Scan the entries line by line and return those with "Epilogue".

## Task material

+++++

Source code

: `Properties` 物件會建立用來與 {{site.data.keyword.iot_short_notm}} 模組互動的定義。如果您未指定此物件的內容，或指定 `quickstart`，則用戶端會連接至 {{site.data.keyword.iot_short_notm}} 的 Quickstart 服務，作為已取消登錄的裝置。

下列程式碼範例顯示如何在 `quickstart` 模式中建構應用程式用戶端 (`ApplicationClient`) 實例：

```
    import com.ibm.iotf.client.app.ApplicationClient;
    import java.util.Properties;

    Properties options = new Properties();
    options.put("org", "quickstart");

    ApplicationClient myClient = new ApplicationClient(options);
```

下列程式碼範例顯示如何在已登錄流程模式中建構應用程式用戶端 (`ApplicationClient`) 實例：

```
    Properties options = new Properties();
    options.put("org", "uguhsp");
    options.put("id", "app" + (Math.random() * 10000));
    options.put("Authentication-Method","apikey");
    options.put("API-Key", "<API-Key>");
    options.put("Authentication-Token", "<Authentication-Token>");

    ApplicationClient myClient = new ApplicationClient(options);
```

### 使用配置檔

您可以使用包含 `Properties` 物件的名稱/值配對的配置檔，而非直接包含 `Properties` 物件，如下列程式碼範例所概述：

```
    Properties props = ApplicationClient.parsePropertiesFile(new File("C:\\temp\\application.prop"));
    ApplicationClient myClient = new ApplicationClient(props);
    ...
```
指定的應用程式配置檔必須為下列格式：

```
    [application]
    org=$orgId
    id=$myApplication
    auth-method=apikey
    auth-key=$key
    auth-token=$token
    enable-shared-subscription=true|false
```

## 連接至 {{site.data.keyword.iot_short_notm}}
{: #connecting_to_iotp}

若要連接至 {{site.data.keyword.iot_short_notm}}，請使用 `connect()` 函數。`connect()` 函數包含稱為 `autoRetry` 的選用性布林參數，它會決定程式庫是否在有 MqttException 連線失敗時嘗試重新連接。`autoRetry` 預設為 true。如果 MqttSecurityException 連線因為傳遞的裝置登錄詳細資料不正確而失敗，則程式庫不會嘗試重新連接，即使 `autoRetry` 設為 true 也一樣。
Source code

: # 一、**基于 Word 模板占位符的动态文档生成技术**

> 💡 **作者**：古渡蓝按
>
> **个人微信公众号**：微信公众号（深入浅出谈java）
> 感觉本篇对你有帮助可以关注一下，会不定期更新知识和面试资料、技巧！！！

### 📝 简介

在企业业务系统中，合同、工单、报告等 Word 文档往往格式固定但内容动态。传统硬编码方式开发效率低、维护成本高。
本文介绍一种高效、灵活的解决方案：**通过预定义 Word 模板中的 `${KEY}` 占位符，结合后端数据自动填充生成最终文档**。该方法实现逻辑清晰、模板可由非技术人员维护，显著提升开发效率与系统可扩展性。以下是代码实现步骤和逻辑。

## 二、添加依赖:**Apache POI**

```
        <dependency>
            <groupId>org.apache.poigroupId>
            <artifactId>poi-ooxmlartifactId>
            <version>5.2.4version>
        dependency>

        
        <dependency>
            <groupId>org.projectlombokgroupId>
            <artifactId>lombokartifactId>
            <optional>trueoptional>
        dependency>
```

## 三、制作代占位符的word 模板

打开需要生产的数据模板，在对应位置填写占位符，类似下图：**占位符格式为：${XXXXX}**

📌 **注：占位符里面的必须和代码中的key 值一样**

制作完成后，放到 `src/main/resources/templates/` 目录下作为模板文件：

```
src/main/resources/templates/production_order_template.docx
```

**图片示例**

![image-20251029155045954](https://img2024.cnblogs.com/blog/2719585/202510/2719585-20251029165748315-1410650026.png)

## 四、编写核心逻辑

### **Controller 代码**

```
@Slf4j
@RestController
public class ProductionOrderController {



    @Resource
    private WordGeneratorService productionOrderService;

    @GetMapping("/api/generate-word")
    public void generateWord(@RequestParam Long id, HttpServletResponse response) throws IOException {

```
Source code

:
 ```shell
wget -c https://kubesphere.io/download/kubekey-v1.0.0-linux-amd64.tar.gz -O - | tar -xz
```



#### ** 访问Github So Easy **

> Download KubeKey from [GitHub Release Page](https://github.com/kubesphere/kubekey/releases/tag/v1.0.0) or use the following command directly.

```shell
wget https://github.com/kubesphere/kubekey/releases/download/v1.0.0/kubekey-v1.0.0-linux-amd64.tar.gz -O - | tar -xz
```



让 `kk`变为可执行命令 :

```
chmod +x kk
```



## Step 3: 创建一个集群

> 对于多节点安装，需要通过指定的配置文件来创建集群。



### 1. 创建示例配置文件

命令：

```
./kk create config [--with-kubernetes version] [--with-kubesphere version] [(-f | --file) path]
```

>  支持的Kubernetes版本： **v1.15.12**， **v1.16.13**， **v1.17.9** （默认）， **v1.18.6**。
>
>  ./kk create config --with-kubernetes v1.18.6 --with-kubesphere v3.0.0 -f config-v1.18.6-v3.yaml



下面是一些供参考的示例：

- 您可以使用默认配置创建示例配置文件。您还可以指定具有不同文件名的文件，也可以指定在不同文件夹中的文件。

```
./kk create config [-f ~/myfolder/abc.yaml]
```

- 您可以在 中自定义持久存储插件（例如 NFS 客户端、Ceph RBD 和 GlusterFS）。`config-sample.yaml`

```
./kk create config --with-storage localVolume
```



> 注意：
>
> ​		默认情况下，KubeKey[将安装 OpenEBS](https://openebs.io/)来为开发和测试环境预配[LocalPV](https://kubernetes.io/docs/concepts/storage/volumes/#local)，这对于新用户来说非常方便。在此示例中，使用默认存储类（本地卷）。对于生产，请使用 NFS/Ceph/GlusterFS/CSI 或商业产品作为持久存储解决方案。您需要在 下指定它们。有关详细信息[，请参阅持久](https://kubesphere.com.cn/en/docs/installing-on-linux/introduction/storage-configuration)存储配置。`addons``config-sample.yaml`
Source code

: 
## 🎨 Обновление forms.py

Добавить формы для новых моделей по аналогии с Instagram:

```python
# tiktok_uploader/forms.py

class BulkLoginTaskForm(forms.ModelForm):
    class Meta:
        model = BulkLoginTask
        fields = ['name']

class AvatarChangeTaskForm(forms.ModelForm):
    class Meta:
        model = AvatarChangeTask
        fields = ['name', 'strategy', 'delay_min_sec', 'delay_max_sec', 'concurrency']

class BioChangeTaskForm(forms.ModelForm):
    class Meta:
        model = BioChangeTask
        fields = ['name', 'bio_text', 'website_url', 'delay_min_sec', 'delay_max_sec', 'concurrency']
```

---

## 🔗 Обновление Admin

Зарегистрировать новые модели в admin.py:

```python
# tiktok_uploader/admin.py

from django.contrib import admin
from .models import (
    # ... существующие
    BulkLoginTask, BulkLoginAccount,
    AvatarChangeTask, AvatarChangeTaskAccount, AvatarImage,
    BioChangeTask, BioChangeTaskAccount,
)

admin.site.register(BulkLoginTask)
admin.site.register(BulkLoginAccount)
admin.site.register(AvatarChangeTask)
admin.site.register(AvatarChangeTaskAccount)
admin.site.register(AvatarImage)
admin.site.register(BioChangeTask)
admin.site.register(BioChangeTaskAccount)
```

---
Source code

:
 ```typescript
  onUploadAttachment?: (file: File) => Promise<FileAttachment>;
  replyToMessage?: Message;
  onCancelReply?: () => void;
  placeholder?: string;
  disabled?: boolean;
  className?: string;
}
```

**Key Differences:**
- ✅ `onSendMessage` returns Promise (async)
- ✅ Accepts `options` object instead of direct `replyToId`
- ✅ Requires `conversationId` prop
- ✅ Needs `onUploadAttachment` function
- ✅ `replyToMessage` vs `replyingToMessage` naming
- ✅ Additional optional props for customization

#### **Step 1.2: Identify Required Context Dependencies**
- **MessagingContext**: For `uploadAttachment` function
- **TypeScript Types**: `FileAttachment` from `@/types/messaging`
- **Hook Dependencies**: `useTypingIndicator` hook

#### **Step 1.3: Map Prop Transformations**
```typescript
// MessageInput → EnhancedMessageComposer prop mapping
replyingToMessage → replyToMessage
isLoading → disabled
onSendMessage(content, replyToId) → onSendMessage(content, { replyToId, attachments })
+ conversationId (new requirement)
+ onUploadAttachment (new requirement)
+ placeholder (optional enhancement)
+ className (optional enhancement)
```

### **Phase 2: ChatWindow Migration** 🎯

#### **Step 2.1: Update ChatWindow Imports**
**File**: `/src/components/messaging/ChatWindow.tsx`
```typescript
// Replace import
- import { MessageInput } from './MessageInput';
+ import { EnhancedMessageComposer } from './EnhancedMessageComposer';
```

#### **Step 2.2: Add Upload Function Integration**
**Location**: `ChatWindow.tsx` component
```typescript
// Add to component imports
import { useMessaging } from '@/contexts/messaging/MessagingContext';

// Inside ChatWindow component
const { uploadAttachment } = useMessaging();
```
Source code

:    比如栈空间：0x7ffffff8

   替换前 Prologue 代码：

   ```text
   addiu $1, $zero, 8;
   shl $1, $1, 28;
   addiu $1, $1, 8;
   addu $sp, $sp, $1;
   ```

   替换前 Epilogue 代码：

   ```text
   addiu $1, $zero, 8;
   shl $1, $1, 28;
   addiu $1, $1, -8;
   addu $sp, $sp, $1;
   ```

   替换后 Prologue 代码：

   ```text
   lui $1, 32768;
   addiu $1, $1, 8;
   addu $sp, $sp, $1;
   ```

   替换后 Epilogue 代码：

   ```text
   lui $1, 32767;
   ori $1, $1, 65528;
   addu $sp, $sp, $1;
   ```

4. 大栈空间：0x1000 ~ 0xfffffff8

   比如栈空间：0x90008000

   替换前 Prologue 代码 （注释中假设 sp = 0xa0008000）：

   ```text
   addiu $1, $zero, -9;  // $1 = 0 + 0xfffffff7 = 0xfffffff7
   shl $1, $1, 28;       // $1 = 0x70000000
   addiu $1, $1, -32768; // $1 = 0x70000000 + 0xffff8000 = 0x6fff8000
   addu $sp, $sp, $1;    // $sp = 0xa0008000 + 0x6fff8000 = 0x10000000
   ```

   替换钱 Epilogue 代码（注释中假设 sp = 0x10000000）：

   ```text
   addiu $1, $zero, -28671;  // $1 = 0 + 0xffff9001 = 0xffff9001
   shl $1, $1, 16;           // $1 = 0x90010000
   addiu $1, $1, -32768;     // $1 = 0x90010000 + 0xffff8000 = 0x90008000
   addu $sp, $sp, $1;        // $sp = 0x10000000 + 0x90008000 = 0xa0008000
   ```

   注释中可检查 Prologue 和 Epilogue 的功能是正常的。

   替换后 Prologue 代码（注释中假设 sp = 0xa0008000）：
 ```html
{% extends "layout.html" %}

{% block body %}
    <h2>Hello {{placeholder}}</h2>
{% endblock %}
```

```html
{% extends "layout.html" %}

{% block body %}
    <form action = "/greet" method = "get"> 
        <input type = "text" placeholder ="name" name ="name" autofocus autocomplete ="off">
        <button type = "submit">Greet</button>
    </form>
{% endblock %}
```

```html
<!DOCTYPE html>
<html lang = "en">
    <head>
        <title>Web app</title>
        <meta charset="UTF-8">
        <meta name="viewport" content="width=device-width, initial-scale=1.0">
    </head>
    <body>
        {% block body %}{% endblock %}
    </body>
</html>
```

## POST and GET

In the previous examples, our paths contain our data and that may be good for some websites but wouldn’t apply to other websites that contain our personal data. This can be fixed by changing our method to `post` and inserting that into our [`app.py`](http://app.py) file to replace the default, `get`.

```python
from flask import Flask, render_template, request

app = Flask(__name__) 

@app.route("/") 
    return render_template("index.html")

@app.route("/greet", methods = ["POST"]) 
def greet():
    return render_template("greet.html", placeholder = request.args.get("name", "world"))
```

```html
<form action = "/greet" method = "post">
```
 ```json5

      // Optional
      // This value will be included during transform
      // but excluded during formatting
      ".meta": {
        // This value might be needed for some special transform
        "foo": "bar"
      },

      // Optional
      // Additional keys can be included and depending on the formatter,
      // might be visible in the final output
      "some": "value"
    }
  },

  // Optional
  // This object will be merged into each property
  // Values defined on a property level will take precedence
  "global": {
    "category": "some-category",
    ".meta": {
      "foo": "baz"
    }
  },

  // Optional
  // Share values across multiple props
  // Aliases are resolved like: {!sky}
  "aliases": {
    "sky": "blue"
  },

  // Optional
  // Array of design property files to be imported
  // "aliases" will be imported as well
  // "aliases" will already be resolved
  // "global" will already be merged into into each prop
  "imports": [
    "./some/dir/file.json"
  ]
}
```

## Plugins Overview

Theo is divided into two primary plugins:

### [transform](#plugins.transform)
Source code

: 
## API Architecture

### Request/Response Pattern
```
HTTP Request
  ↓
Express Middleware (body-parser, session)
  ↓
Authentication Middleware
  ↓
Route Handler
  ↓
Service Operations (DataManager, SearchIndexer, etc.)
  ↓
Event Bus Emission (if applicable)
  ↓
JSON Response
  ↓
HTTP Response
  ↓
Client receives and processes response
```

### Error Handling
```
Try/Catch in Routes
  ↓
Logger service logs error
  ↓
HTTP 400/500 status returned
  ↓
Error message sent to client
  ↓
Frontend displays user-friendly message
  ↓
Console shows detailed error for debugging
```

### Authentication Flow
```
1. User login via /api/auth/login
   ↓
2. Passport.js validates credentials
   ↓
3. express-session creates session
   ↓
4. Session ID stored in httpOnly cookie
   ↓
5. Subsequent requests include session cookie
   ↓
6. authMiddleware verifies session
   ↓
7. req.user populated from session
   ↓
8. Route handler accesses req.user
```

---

+++++

## Response area
   替换前 Epilogue 代码：
   替换后 Epilogue 代码：
   替换钱 Epilogue 代码（注释中假设 sp = 0x10000000）：
   注释中可检查 Prologue 和 Epilogue 的功能是正常的。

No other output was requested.